6th Aug 2014 10:37
LONDON (Alliance News) - Standard Chartered PLC Wednesday said it faces a new fine from US regulators due to problems identified within part of its anti-money laundering systems and controls, the latest difficulty to emerge at the FTSE 100 bank as it tries to turn around its business amid lower profits and increased impairments.
The emerging markets-focused bank said the issues were uncovered in its post-transaction surveillance system. It said it is in discussions with the New York Department of Financial Services and the independent monitor over the issues.
The bank's latest disclosure comes two years after Standard Chartered agreed to pay USD667.0 million in civil penalties to various US authorities after the New York regulator said the bank had failed to comply with US sanctions placed on Iran. The agreement with the New York State Department of Financial Services saw Standard Chartered agree to install a monitor ? reporting directly to the department and evaluating money-laundering risk controls - for at least two years.
The new regulatory issues are in an area separate from the sanctions screening systems.
"The group believes that the resolution of these issues is likely to involve an enforcement action by the NYSDFS that would include an extension of the term of the monitor beyond the original two-year term, a monetary penalty and remedial actions," Standard Chartered said in a statement.
In a conference call with journalists, Chief Executive Peter Sands said that the monetary impact will be less than the USD340.0 million the bank paid to the New York State Department of Financial Services in 2012. The CEO said the source of the trouble with the bank's post-transaction surveillance system pre-dates its compliance troubles over US sanctions.
"After we process payments, we run them both as individual payments and series of payments through a set of scenarios to try and identify if they have indicators that suggest they may have something suspicious or illegal. These scenarios generate alerts which are examined by trained operators.

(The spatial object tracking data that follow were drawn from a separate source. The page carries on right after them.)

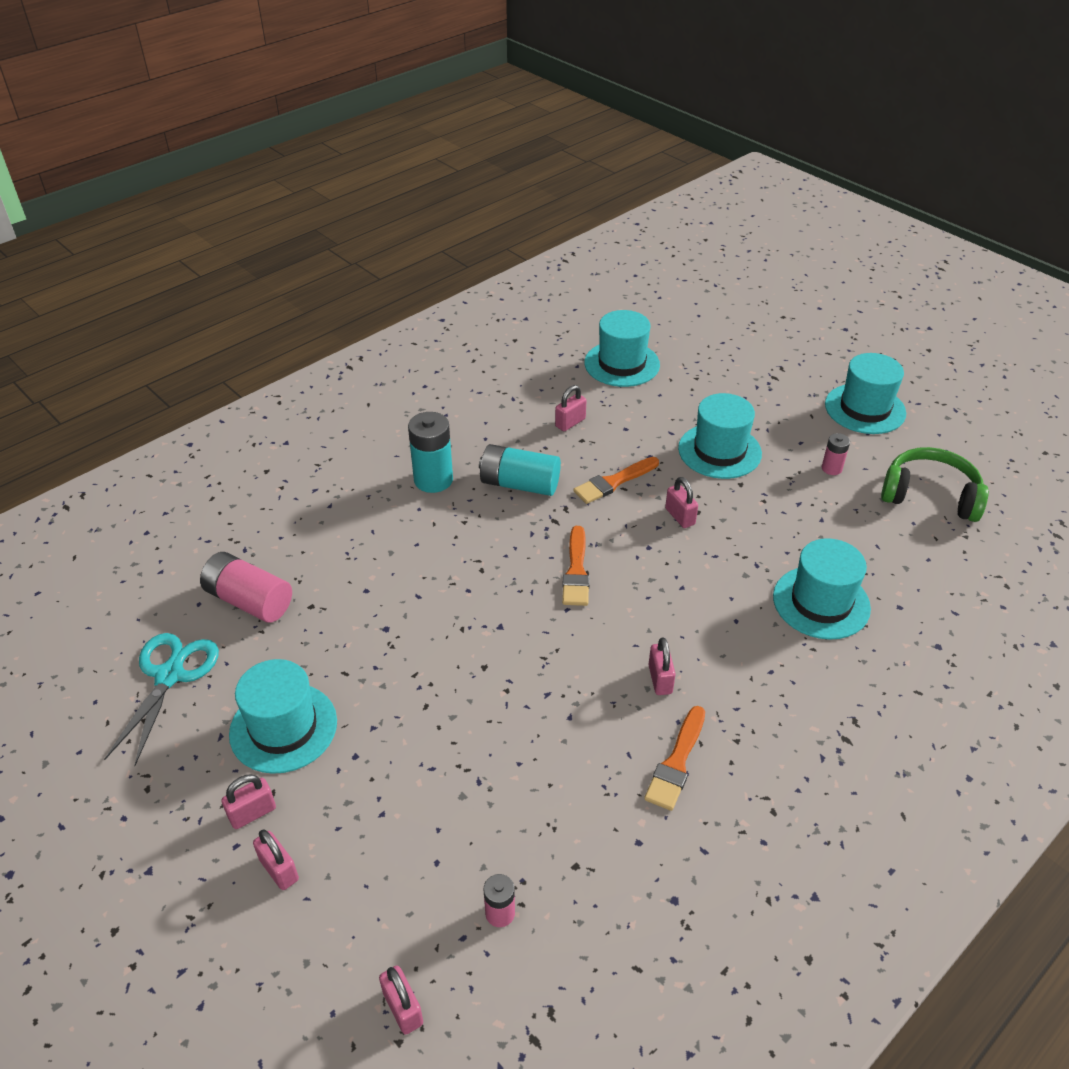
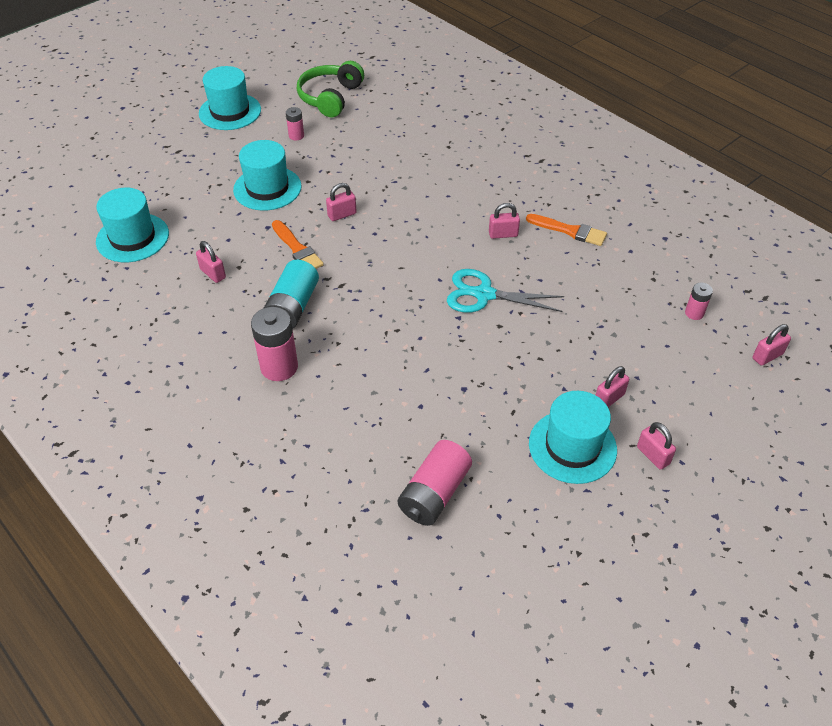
camera: 90 degrees left, 5 degrees up
turquoise scissors [104,633,219,766] -> turquoise scissors moved to [447,269,564,313]
pink padlock [253,830,299,890] -> pink padlock moved to [596,366,629,407]
turquoise battery [408,412,453,493] -> pink battery [251,307,298,381]
orange brush [562,526,590,606] -> none
turquoise hat [773,538,871,640] -> none

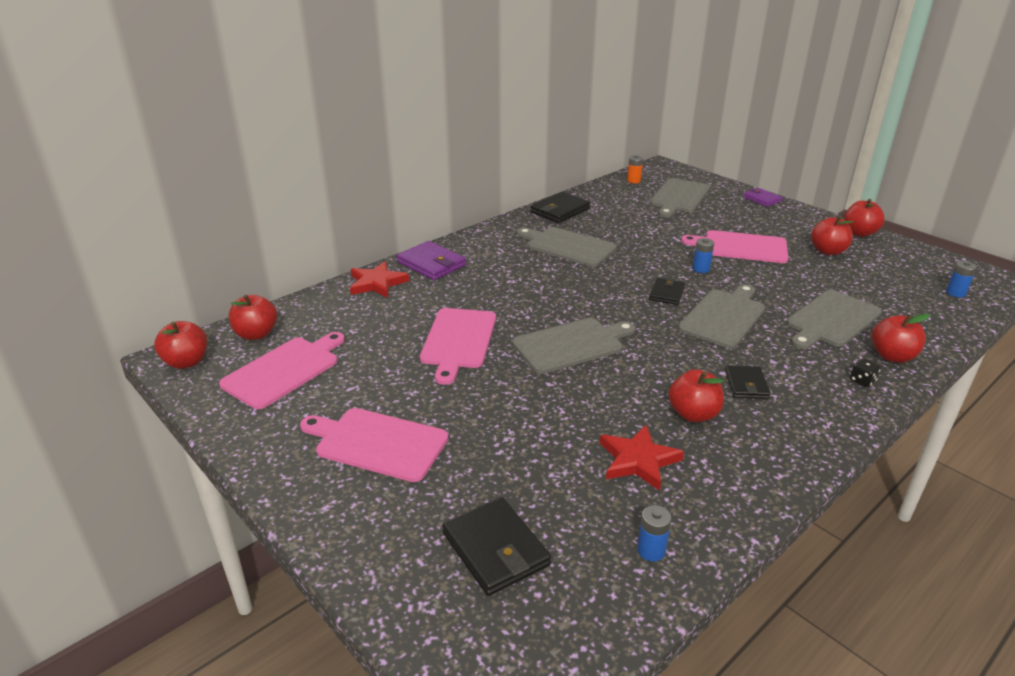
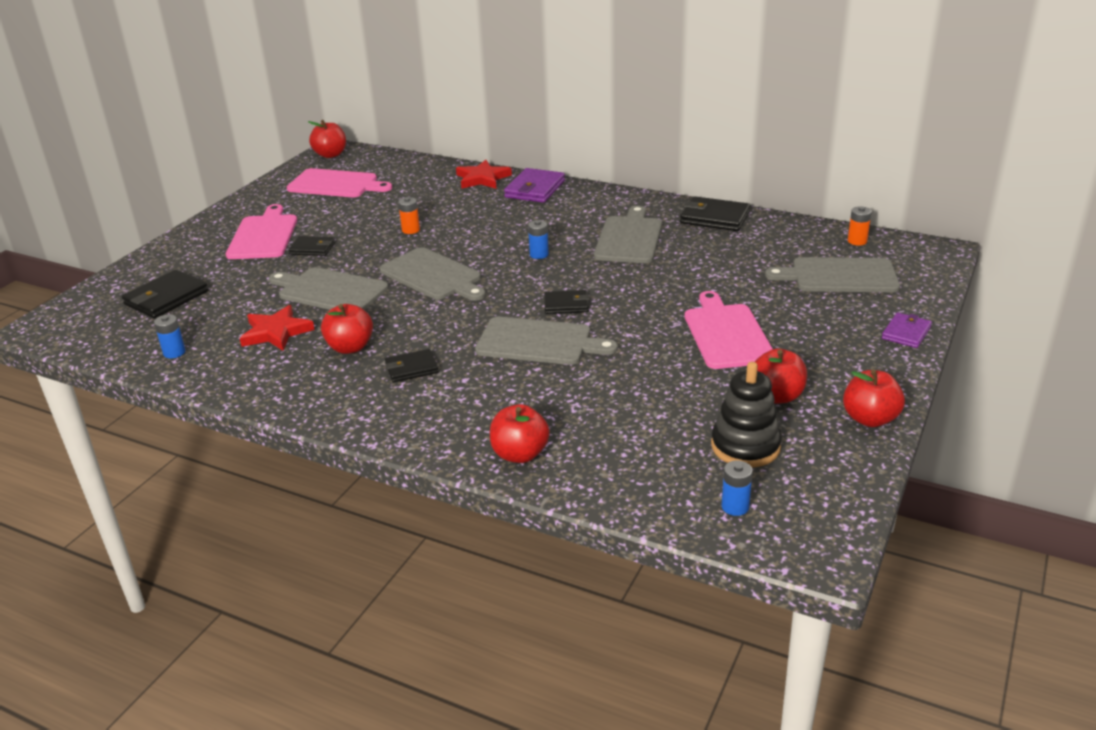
camera: 70 degrees right, 0 degrees up
red apple [229,295,277,340] -> none
pink cutting board [420,308,496,385] -> orange battery [398,197,420,234]
blue battery [692,238,714,273] -> blue battery moved to [528,220,549,259]
grey cutting board [786,290,882,349] -> grey cutting board moved to [269,267,389,310]
black dice [850,358,881,387] -> none
none -> black wallet [288,236,335,256]
none -> black stacking toy [711,362,782,468]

Most of these alerts turn out to be innocuous, but if the operator thinks there are enough indicators they file a suspicious activity report with authorities," Sands told journalists.
"We implemented a systems upgrade in 2007 to reinforce post transactions surveillance capabilities. It did reinforce them, but it did not do so as well as it should have done. Some elements were poorly implemented around coding and systems settings, meaning some scenarios didn't quite work as they were designed. This has been something I have been engaged on and indeed the board has been kept fully informed throughout," Sands added, though he described the issues as "very different" to those faced in 2012.
Standard Chartered reported a small slip in half-year pretax profit, with the decline limited thanks to the non-repeat of a USD1.0 billion goodwill impairment charge for its Korea business, though its operating performance was hit by a weaker performance in its financial markets division. The bank said it made a USD3.25 billion pretax profit in the six months ended June 30, compared with USD3.33 billion in the corresponding period last year.
Before own-credit adjustments and the goodwill impairment last year, pretax profit fell by 20% to USD3.27 billion. Net interest income was broadly flat at USD5.60 billion, though non-interest income fell to USD3.65 billion, from USD4.39 billion, due to drops in fees and commission income and net trading income. Operating expenses edged up slightly to USD5.08 billion from USD5.03 billion. Impairment losses on loans and advances and other credit risk provisions increased to USD846.0 million from USD730.0 million.
"Our performance in the first half of 2014 is clearly disappointing," Sands said. "It is not what we strive for and not what our investors expect. In March, we made clear that this first half would be tough, and we were even more specific in our pre-close trading statement in June."
"The reasons for our weaker performance should be equally clear: continued Financial Markets weakness, challenges in Korea as we reshape our business there, and an uptick in impairment, largely due to a commodity fraud exposure in China and write-offs relating to pre-crisis strategic investments. Evolving regulatory requirements continue to add upward pressure - and uncertainty - to costs, while structurally impacting the income and return profile of some products," Sands added.
Standard Chartered said it will pay a flat interim dividend of 28.80 cents per share.
Standard Chartered's weakened financial performance has upped the stakes at the bank. Its board last month gave its backing to Chairman John Peace and Sands, when it dismissed media reports that succession planning was taking place as a result of investor pressure. The bank has seen a number of executive departures, including Richard Meddings, who guided the bank as finance director through the financial crisis and beyond. He has since been replaced by former Vodafone PLC CFO Andrew Halford.
Standard Chartered shares were Wednesday quoted down 0.1% at 1,215.00 pence.